No matter how potent the germ, it cannot take hold if it is removed before infection can occur. And yet, most of us wash our hands in a cursory manner at best, which limits effectiveness. To properly protect yourself, use warm water, wet your hands and cover them with soap. Rub your hands vigorously together for at least thirty seconds, making sure to scrub all skin surfaces thoroughly. When you are finished, be sure to rinse the soap completely from your hands. Should no soap and water be available, hand sanitizers can be an effective substitute until you can reach a well-stocked sink.
Be it in the hospital or at home, it is doubly important to follow this procedure before visiting elderly loved ones, those with compromised immune systems due to illness, pregnant women, or babies. Children should likewise be taught the necessity of regular hand hygiene, both as a means to keep themselves healthy and as a lesson in consideration for others. However, be mindful not to frighten them or make them overly conscious of disease. Using a musical timer or singing a thirty-second song can turn the time at the sink into a fun and constructive, non-threatening exercise.
Don’t Fear the Needle
Even in this modern age, many of us are wary of vaccines and what they may or may not contain, and year after year many of us rely upon our excuses until it is too late. But the quick and easy act of getting a shot is an effective way to provide peace of mind and greatly improve your chances of standing tall instead of staying in bed with the chills.

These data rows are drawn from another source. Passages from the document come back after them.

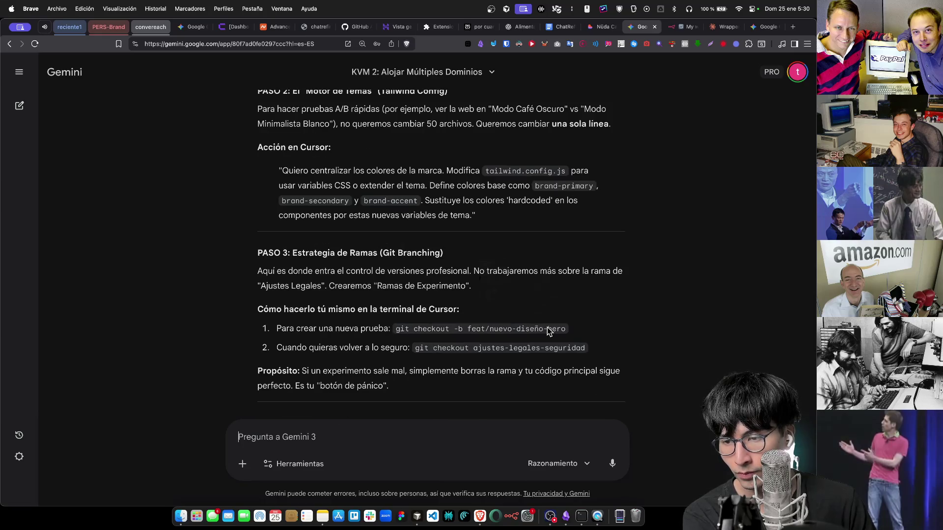
{"action": "scroll", "coordinate": [547, 327], "scroll_direction": "down", "scroll_amount": 8}
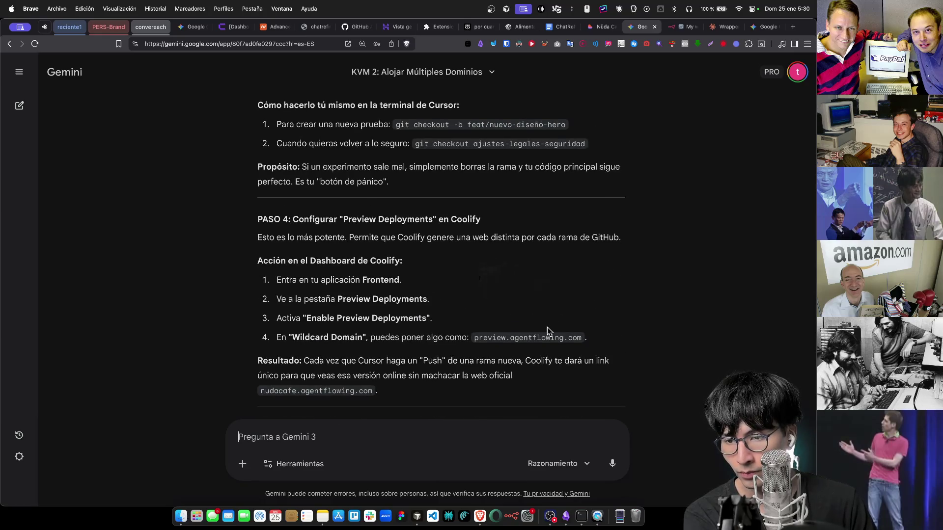
{"action": "scroll", "coordinate": [547, 328], "scroll_direction": "up", "scroll_amount": 2}
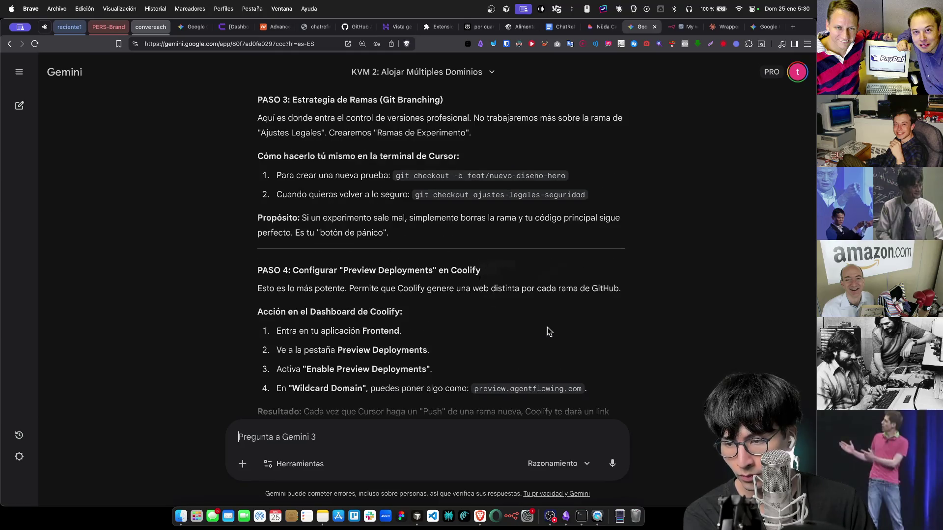
{"action": "scroll", "coordinate": [547, 327], "scroll_direction": "down", "scroll_amount": 4}
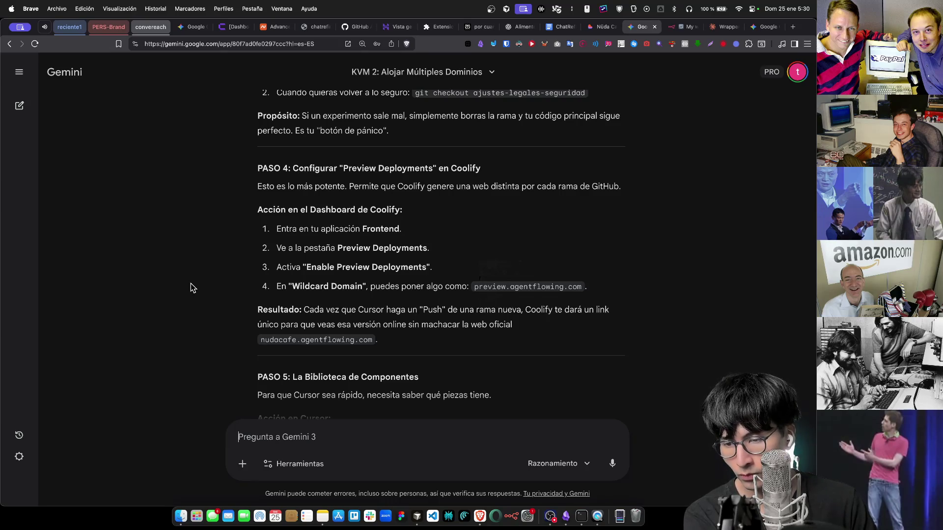
{"action": "scroll", "coordinate": [191, 284], "scroll_direction": "down", "scroll_amount": 5}
{"action": "scroll", "coordinate": [190, 283], "scroll_direction": "down", "scroll_amount": 1}
{"action": "scroll", "coordinate": [190, 283], "scroll_direction": "up", "scroll_amount": 8}
{"action": "scroll", "coordinate": [190, 284], "scroll_direction": "up", "scroll_amount": 5}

Beginning in 2010, the CDC now proposes “universal annual vaccination,” recommending that everyone over the age of 6 months receive a flu shot. While the CDC recommends that everyone get an influenza vaccine each flu season, particular emphasis is placed on the following groups to get vaccinated, either because they are at high risk of having serious flu-related complications or because they live with or care for people at high risk for developing flu-related complications:
Children younger than 5, but especially children younger than 2 years old
People 50 years of age and older
People of any age with certain chronic medical conditions
People who live in nursing homes and other long-term care facilities
People who live with or care for those at high risk for complications from flu
Health care workers
Household contacts of persons at high risk for complications from the flu
Household contacts and out of home caregivers of children less than 6 months of age (these children are too young to be vaccinated)
However, there are some people who should refrain from getting a flu vaccine without first consulting a physician. These include:
People who have a severe allergy to chicken eggs
People who have had a severe reaction to an influenza vaccination
People who developed Guillain-Barré syndrome (GBS) within 6 weeks of getting an influenza vaccine
Children less than 6 months of age (influenza vaccine is not approved for this age group)
People who have a moderate-to-severe illness with a fever (these patients should wait until they recover to get vaccinated)
This flu season, focus on prevention and its many possible steps to reduce anxiety while improving your mental health. By fighting the fear of influenza first, hopefully you can avoid the traditional somatic symptoms altogether. As today’s germs seek new ways to outmaneuver advances in modern medicine and today’s newscasts spread fear through statistics without context, it is important to maintain perspective around the word “pandemic.” Statistically speaking, the flu claims very few lives each year, especially for those who are in otherwise good health. With a daily routine of preventive measures and a simple shot, the vast majority of Americans should have little to fear from the upcoming flu season.